Consigne A ->
D'après le texte sur la religion des Romains, quelle religion est la seule dont on lit qu'elle fut interdite ?
Consigne B ->
Rédigez la suite du texte sur la religion des Romains en partant de sa dernière phrase.

Texte proposé ->
※ ※ ※

Et bien que, chez les Romains, il n'était pas interdit de nier ce qu'on trouve
dans les écrits des poètes sur les peines et les plaisirs d'après cette vie,
écrits que plusieurs hommes d'une grande autorité et d'un grands poids dans
l’État ont ouvertement tourné en déraison dans leurs harangues, cependant, cette croyance a toujours été plus entretenue
que la croyance contraire.
Et
par ces institutions, ou d'autres institutions du même type, ils obtinrent -
afin d'atteindre leur but, la paix dans la République - que les gens du commun,
attribuant ce qui n'allait pas [58] à leur négligence ou leurs erreurs dans les rites,
ou [encore] à leur propre désobéissance aux lois, soient d'autant moins
susceptibles de se révolter contre les gouvernants; et que, divertis par le
faste et l'amusement [59] des fêtes et des jeux publics institués en
l'honneur des dieux, n'aient besoin de rien d'autre que du pain pour être
préservés du mécontentent, des murmures [60] et de l'agitation contre l’État. Et c'est pourquoi les
Romains, qui avaient conquis la plus grande partie du monde connu, ne se firent
aucun scrupule de tolérer n'importe quelle religion dans la cité même de Rome, à moins que quelque chose en elle
ne pût s'accorder avec le gouvernement civil. Nous ne lisons pas qu'une
religion ait été interdite, sinon celle des Juifs, qui (formant le royaume
particulier de Dieu) croyaient illégitime [61] de se reconnaître sujet de quelque roi mortel ou de
quelque État, quel qu'il fût. Vous voyez ainsi comment la religion des Gentils
était une partie de leur politique.

※ ※ ※

Données présentées ->
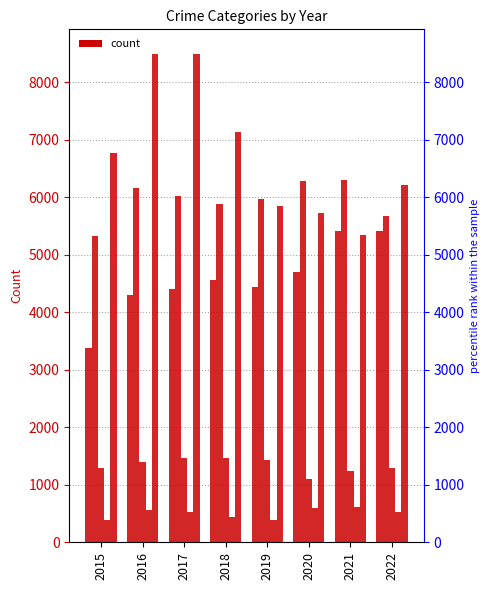

At which label does Aggravated Assault first exceed 4563?

2020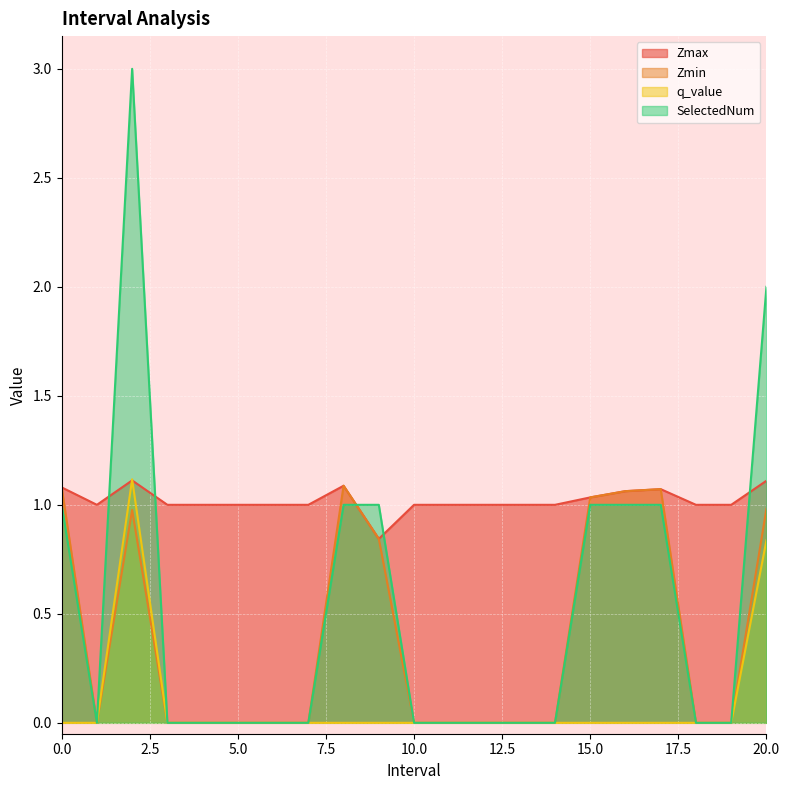

Count the number of categories in the chart.

21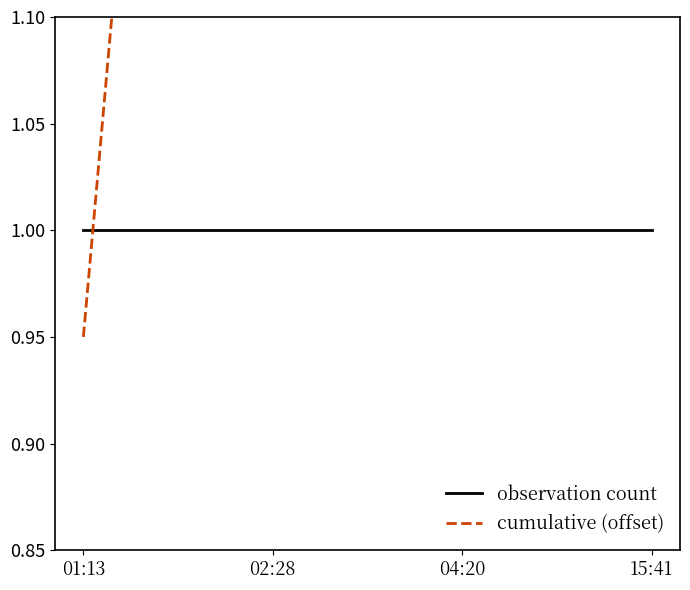

What is the approximate value of observation count at 02:28?

1.0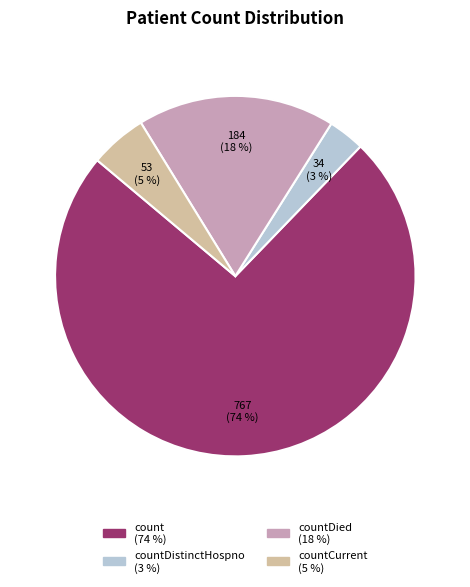

To the nearest percent, what is the average slice percentage?

25%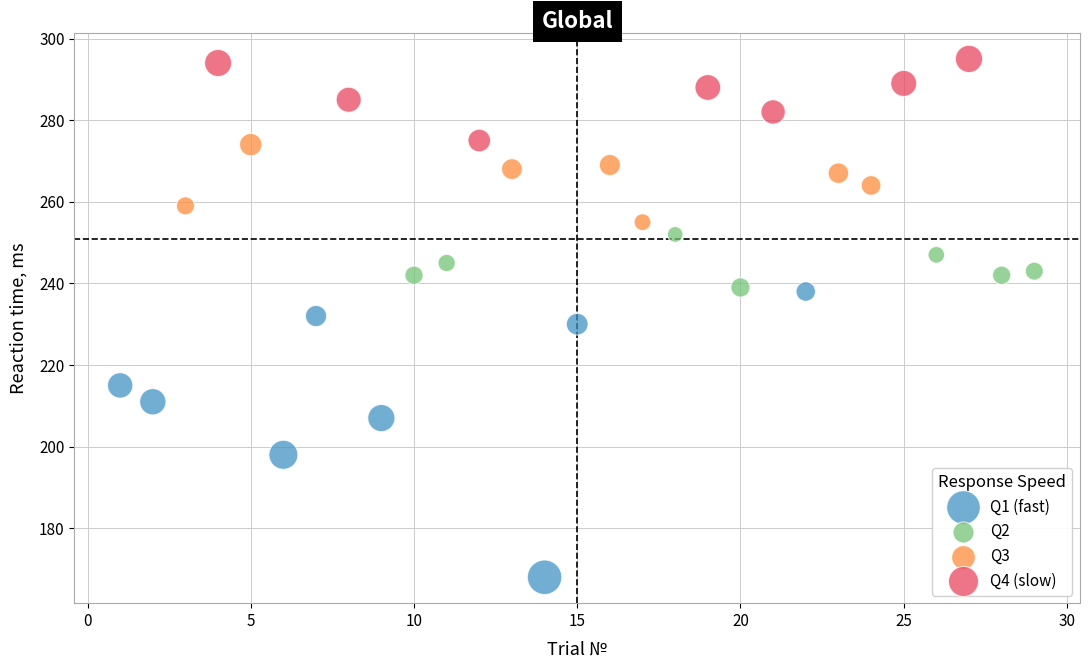

Which series reaches the maximum Y coordinate?

Q4 (slow)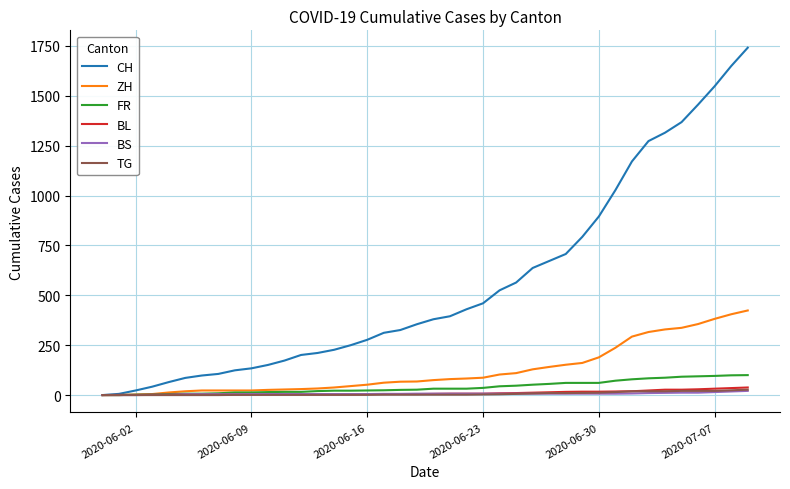

Which series has the largest total across all categories?

CH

※ ※ ※

Réponse attendue A ->
La religion des Juifs.

Réponse attendue B ->
Mais
là où Dieu lui-même, par une révélation surnaturelle, implanta la religion, il
établit pour lui-même un royaume particulier, et donna des lois, non seulement
du comportement des hommes envers lui-même, mais aussi du comportement des
hommes l'un envers l'autre; de sorte que, dans le royaume de Dieu, la politique
et les lois civiles sont une partie de la religion, et c'est pourquoi la
distinction de la domination temporelle et de la domination spirituelle n'a
ici pas lieu d'être. Il est vrai que Dieu est le roi de toute la terre.
Cependant, Il peut être le roi d'une nation particulière et élue ; car
cela n'est pas plus incongru [62] que quand celui qui a le commandement général de
toute l'armée a, en même temps, un régiment particulier ou une compagnie qui
lui appartient. Dieu est le roi de toute la terre en vertu de sa puissance,
mais de son peuple élu, il est roi en vertu d'une convention [63]. Mais, pour parler plus largement du royaume de
Dieu, aussi bien par nature que par contrat, j'ai consacré un autre endroit [à
ce sujet], dans la suite du discours (chapitre XXXV).
A
partir de la propagation de la religion, il n'est pas difficile de comprendre
pourquoi elle se réduit à ses premiers germes ou principes [64], qui ne sont que l'idée d'une divinité et de
puissances invisibles et surnaturelles, germes qui ne peuvent jamais être
extirpés [65] de la nature humaine à un point tel qu'on ne puisse
encore en faire surgir de nouvelles religions, s'ils sont cultivés par des hommes
qui sont réputés pouvoir réaliser un tel dessein [66].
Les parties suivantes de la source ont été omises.